Geographische Begrifflichkeiten spielen im Rotwelschen eine eher kleine Rolle und verschwinden mit der Zeit immer mehr. Größere Mengen dieser Vokabeln treten gegen Ende des 18. Jahrhunderts auf und finden ihr Vorbild im Jüdisch-Deutschen[10]. Im Gegensatz zum restlichen Vokabular des Rotwelschen findet sich in den geographischen Ausdrücken eine systematische Ordnung, auf die, so Avé-Lallement, beim restlichen Wortmaterial weitgehend verzichtet wurde, um eine Entschlüsselung der Geheimnisse zu vermeiden.

Am schnellsten lassen sich die Ausdrücke für Flüsse und Gebirge erklären, da sie nur selten auftauchen. Am häufigsten findet der Rhein Erwähnung, der bekannteste Schauplatz vieler Räuberbanden um das 18. Jahrhundert. Er wird als Flossert oder Majum (vom hebräischen majîm) bezeichnet, was so viel heißt, wie „Wasser“ oder „Fluss“[11]. Manchmal auch mit dem Zusatz gâdôl („groß“).

Vereinzelt finden sich Gebirgsbezeichnungen im Rotwelschen wieder. Als Beispiele wären der Vogelsberg - Vogelsgörg, oder (das etymologisch unklare) Nachums-Gehain oder der Schwarzwald - schwarzer Kracher[t] zu nennen.

Die Gruppe der Ländernamen ist schon ausführlicher vertreten, deswegen werde ich nur einige Beispiele nennen. Hier lässt sich eine erstes System erkennen, nämlich das die Namen - bis auf wenige Ausnahmen - auf bestimmte Stellen des alten Testaments zurückgehen, die dann auf europäische Länder übertragen worden sind. Die Gründe, warum ein Land gerade dem einem biblischen Begriff zugeordnet worden ist, sind unklar. Beispiele sind Aschkenas für Deutschland, Zarfes/ves oder Ferfes/ves für Frankreich und Sefard für Spanien[12]. Aschkenas bezeichnet in der Bibel ein nordasiatisches Königreich, Zarfes geht auf das hebräische Wort Zarpâth zurück, eine phönizische Stadt im ersten Buch der Könige, während Sefard eine Gegend in Kleinasien darstellt, in der nach der Bibel, israelitische Verbannte lebten. Einige Ländernamen stellen sich als Übersetzung heraus, wie zum Beispiel Jowen Malchus für Russland. Diese Art der Ländernamen bildet die Regel.

☆ ☆ ☆ ☆

__AUFGABE__:
Führen Sie den Auszug über geographische Begriffe im Rotwelschen im Anschluss an seinen letzten Satz weiter. Die anschließenden Zeilen stehen in keinem Zusammenhang mit dem Auszug.

__ZEILEN__:
☆ ☆ ☆ ☆

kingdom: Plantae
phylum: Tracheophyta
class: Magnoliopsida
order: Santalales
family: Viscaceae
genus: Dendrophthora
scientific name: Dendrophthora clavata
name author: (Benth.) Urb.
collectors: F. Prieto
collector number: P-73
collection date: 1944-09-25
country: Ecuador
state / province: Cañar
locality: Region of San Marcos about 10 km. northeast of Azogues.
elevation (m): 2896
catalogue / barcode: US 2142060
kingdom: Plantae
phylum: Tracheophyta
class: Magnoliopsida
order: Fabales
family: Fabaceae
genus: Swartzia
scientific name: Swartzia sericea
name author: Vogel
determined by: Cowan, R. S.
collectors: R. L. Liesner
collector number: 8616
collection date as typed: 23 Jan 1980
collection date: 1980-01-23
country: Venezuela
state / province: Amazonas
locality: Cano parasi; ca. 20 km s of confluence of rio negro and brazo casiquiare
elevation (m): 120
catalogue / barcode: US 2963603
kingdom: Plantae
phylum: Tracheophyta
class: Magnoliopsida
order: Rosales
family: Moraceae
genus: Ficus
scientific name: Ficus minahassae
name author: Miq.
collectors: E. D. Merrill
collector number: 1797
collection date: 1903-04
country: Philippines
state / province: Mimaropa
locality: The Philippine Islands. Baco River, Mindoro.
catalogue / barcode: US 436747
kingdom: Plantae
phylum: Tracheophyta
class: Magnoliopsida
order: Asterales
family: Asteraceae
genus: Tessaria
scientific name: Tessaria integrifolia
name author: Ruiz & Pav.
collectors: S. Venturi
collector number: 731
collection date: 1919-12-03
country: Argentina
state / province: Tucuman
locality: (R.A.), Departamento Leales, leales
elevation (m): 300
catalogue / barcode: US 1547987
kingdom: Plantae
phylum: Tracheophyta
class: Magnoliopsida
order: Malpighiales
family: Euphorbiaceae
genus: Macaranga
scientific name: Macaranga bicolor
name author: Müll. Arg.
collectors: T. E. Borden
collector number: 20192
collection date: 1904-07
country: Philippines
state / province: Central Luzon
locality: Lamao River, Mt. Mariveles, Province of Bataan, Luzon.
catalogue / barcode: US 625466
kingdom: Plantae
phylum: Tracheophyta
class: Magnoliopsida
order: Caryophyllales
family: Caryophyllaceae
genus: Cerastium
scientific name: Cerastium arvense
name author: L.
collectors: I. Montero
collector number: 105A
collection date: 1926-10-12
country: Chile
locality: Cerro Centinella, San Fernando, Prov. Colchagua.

☆ ☆ ☆ ☆

__ERGEBNIS__:
Eine dritte Bildungsart entstand durch Wortspielerei, indem man den ersten Bestandteil des deutschen Namens eines Landes in einem von der gewöhnlichen Bedeutung abweichenden Sinn fasste und für diesen wieder eine andere, ungefähr gleichwertige Vokabel setzte. Oft flossen auch die Landesfarben in die Namensgebung ein; „ weiße Märtine “ für Sachsen, mit seiner weiß-grünen Landesfarbe, die auch im Militär vorkommt. So gehört zu dieser Gruppe auch Hannover (Rot-Martine), dessen Militär rote Kleidung trug (vorwiegend die zur Uniform gehörenden Röcke).

Eine weitere Gruppe ist die, deren Namen sich auf die für die Region typischen Erzeugnisse beziehen, wie zum Beispiel das Königreich Bayern (Chasser-Matine, übersetzt „Schweineland“), mit seiner weit bekannten und teils verspotteten Schweinezucht.

Statt der Endung Medine wird auch, aber sehr selten, die Endung Land verwendet, ersichtlich in folgenden Beispielen; Plattland für Hannover oder blaues Ländle für Bayern.

Die letzte Gruppe der als systematisch angesehenen Ländernamen ist die der Erhebung von Eigenschaftswörtern zu Hauptwörtern (weiße Märtinedas Weiße, Weißerische). Die Bezeichnung für Völker und Stämme, sind meistens Abwandlungen der Bezeichnungen der Länder oder Spitznamen, die sich von für diese Region typischen Vornamen ableiten lassen, wie zum Beispiel Seppel, eine Abkürzung von Joseph, die den Bayern meint oder Fritzchen (=„Friedrich“) für den Preußen.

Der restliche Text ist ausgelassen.